**Directions**
Write out the entries below character for character, leaving out the pictures.

**Data shown**
• • • • •

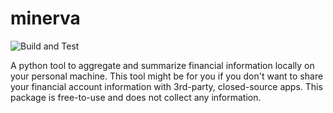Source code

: # minerva
![Build and Test](https://github.com/aditya08/minerva/workflows/Python%20package/badge.svg)

A python tool to aggregate and summarize financial information locally on your personal machine.
This tool might be for you if you don't want to share your financial account information with 3rd-party, closed-source apps. This package is free-to-use and does not collect any information.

• • • • •

**Response to this exercise**
Source code

: # minerva
![Build and Test](https://github.com/aditya08/minerva/workflows/Python%20package/badge.svg)

A python tool to aggregate and summarize financial information locally on your personal machine.
This tool might be for you if you don't want to share your financial account information with 3rd-party, closed-source apps. This package is free-to-use and does not collect any information.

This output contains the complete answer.